**Your assignment:** Starting at the beginning of the records and ending at the line that contains "This engine was", lay out each line as a Markdown table with the columns No. and Text, numbering the rows and skipping blank lines.

Dataset entries:
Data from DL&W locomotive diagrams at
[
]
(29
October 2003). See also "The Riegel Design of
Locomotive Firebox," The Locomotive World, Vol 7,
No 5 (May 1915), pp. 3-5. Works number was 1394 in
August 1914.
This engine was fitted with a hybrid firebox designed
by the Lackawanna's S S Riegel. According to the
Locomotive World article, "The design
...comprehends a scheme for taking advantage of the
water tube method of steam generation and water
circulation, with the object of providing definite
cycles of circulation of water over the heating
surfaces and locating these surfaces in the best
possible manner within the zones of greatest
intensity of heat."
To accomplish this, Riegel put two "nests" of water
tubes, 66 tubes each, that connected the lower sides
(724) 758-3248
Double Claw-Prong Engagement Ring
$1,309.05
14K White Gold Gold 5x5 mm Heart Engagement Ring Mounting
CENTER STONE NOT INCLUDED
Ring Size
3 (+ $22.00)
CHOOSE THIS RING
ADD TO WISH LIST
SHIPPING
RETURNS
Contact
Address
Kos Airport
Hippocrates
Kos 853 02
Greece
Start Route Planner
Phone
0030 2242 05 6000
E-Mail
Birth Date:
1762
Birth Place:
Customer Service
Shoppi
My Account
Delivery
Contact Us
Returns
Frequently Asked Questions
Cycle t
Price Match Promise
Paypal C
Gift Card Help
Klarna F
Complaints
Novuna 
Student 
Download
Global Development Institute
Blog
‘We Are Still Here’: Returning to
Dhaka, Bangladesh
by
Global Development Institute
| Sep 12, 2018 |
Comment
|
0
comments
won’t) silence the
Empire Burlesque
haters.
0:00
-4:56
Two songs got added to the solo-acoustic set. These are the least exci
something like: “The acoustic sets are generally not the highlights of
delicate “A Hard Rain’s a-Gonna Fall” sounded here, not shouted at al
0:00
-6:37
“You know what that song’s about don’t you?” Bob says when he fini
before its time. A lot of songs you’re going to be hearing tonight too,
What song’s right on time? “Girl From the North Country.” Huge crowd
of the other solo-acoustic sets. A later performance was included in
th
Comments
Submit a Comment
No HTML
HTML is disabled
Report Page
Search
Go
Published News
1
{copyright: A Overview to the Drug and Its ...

**Task result:**
| No. | Text |
|---|---|
| 1 | Data from DL&W locomotive diagrams at |
| 2 | [ |
| 3 | ] |
| 4 | (29 |
| 5 | October 2003). See also "The Riegel Design of |
| 6 | Locomotive Firebox," The Locomotive World, Vol 7, |
| 7 | No 5 (May 1915), pp. 3-5. Works number was 1394 in |
| 8 | August 1914. |
| 9 | This engine was fitted with a hybrid firebox designed |